● PROBLEM DESCRIPTION
Examine each line in the records below for the word "ідеї". Report how many lines contain it, and nothing else.
[EXTRACTED ENTRIES]
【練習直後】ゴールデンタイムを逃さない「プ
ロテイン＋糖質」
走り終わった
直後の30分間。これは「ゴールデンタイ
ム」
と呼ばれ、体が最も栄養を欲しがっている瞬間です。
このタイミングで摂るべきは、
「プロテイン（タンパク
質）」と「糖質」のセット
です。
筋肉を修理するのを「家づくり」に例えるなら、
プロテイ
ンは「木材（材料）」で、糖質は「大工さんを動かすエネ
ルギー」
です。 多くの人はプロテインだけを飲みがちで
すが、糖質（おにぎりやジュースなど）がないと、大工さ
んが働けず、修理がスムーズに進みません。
[/EXTRACTED ENTRIES]
[EXTRACTED ENTRIES]
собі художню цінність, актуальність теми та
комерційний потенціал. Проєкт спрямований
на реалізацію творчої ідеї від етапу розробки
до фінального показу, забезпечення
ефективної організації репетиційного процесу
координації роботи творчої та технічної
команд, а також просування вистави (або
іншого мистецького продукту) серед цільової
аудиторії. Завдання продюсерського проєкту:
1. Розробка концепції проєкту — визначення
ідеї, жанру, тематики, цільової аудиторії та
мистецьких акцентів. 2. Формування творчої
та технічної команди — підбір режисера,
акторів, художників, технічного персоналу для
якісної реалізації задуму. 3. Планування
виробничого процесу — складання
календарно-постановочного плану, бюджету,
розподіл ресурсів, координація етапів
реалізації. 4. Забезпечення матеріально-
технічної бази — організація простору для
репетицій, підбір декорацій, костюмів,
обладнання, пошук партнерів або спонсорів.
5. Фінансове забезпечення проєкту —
[/EXTRACTED ENTRIES]
[EXTRACTED ENTRIES]
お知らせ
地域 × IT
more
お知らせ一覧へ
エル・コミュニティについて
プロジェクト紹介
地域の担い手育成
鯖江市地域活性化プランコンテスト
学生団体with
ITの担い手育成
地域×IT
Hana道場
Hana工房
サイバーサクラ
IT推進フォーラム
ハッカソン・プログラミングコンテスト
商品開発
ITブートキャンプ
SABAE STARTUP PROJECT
[/EXTRACTED ENTRIES]
● RESULT OF THIS EXERCISE
2